-- Begin MATERIAL --

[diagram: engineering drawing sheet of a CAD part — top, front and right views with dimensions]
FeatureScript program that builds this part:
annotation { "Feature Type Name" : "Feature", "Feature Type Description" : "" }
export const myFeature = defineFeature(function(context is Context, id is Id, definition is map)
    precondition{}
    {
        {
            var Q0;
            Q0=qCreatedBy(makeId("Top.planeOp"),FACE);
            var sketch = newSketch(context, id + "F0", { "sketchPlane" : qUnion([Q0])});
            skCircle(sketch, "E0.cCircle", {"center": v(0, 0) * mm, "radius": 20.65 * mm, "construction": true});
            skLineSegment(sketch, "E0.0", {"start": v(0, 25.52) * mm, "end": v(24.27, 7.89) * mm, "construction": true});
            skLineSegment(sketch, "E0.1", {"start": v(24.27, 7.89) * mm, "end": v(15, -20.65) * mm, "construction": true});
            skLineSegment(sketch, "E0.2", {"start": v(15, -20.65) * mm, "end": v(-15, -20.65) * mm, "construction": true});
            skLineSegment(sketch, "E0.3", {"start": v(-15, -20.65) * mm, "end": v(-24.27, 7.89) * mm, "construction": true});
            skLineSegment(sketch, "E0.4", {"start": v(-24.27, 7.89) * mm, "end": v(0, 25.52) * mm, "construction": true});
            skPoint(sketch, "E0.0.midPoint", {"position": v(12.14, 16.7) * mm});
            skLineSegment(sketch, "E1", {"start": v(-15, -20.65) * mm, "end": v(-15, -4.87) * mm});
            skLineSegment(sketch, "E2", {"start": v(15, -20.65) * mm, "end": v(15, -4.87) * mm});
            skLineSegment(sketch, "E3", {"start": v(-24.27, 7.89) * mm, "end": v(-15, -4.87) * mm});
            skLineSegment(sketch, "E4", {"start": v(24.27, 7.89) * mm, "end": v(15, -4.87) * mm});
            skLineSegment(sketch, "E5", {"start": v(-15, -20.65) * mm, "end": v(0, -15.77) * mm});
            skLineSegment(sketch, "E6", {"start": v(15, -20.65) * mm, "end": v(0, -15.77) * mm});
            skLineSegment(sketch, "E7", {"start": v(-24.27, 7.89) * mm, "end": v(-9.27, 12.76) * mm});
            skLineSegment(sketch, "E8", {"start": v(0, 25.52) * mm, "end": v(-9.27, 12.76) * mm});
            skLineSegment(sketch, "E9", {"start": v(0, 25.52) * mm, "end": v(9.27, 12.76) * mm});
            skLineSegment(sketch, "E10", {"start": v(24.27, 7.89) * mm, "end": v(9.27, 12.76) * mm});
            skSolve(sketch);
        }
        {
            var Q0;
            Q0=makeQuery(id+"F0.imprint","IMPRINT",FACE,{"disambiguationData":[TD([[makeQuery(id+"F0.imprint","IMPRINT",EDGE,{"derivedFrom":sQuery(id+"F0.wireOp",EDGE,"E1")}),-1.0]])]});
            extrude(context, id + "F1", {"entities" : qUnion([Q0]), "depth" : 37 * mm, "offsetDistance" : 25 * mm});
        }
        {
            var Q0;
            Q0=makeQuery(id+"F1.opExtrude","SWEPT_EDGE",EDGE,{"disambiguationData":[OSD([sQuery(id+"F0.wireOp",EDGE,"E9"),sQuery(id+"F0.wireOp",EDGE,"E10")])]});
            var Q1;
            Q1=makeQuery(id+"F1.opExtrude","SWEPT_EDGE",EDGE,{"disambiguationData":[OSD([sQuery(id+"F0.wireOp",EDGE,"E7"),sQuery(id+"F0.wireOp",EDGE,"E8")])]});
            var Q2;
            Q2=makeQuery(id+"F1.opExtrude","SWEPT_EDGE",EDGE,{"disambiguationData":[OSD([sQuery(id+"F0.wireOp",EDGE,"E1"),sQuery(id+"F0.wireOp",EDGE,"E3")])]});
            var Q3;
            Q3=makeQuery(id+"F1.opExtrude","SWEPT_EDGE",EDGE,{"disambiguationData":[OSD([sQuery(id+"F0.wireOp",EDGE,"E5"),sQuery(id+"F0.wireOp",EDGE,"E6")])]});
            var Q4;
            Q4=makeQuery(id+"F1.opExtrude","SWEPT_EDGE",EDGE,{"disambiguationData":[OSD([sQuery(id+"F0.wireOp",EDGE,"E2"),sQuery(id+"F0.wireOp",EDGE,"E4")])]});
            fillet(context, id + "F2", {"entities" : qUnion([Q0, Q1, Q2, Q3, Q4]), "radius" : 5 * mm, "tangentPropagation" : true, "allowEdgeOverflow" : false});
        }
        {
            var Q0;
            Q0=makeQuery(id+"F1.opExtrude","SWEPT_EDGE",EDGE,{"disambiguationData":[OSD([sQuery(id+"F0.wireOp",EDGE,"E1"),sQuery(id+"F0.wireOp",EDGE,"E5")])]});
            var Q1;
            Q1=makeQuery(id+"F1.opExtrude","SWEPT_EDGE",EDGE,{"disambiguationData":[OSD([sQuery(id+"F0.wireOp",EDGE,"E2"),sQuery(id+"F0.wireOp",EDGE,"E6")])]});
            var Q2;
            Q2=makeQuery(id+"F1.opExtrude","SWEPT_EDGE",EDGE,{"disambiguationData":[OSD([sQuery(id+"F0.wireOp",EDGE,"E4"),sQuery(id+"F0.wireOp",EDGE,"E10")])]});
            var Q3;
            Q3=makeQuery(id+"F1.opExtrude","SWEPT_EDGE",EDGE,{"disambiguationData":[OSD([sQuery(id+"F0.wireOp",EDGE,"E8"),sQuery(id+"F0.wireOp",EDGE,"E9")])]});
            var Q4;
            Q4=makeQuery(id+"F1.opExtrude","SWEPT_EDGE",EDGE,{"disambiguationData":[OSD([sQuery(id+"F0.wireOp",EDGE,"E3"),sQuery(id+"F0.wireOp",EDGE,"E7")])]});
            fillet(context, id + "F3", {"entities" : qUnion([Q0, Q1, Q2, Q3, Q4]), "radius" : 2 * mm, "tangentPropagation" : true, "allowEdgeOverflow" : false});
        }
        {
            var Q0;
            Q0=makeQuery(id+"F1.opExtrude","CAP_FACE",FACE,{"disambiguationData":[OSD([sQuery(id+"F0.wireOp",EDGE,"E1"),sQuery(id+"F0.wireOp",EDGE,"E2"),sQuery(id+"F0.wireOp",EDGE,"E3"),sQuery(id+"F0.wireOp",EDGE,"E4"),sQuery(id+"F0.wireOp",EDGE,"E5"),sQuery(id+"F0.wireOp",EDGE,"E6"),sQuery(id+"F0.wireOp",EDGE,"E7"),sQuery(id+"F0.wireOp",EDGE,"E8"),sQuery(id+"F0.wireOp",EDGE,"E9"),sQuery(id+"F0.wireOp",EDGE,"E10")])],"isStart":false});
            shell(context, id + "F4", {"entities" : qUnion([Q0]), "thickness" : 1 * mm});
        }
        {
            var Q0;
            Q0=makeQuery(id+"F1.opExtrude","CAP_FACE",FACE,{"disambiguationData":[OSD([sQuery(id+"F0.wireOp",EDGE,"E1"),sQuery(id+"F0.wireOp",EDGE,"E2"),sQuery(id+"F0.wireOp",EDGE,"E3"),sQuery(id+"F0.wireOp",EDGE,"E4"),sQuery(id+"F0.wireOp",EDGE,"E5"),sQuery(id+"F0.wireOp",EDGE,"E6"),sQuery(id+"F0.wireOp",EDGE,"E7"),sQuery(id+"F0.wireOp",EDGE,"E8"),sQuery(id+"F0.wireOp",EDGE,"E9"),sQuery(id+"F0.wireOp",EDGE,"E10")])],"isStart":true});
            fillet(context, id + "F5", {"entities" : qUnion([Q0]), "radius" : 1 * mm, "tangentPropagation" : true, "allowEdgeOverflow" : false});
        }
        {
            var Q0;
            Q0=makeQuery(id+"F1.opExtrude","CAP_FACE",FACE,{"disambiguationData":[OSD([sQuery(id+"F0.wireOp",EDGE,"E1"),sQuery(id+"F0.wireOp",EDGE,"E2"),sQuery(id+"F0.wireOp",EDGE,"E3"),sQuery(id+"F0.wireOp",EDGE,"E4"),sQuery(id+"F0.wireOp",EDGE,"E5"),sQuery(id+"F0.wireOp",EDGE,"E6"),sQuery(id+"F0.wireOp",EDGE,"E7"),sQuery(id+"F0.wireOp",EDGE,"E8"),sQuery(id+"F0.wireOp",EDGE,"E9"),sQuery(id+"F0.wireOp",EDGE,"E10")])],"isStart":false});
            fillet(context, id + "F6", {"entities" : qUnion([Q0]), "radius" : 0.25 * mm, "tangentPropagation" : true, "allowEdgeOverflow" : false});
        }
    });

-- End MATERIAL --

*SHORT EXERCISE*. Collect every line in the rows above that contains the word "fillet", treating uppercase and lowercase as different.

*FULL ANSWER*.
            fillet(context, id + "F2", {"entities" : qUnion([Q0, Q1, Q2, Q3, Q4]), "radius" : 5 * mm, "tangentPropagation" : true, "allowEdgeOverflow" : false});
            fillet(context, id + "F3", {"entities" : qUnion([Q0, Q1, Q2, Q3, Q4]), "radius" : 2 * mm, "tangentPropagation" : true, "allowEdgeOverflow" : false});
            fillet(context, id + "F5", {"entities" : qUnion([Q0]), "radius" : 1 * mm, "tangentPropagation" : true, "allowEdgeOverflow" : false});
            fillet(context, id + "F6", {"entities" : qUnion([Q0]), "radius" : 0.25 * mm, "tangentPropagation" : true, "allowEdgeOverflow" : false});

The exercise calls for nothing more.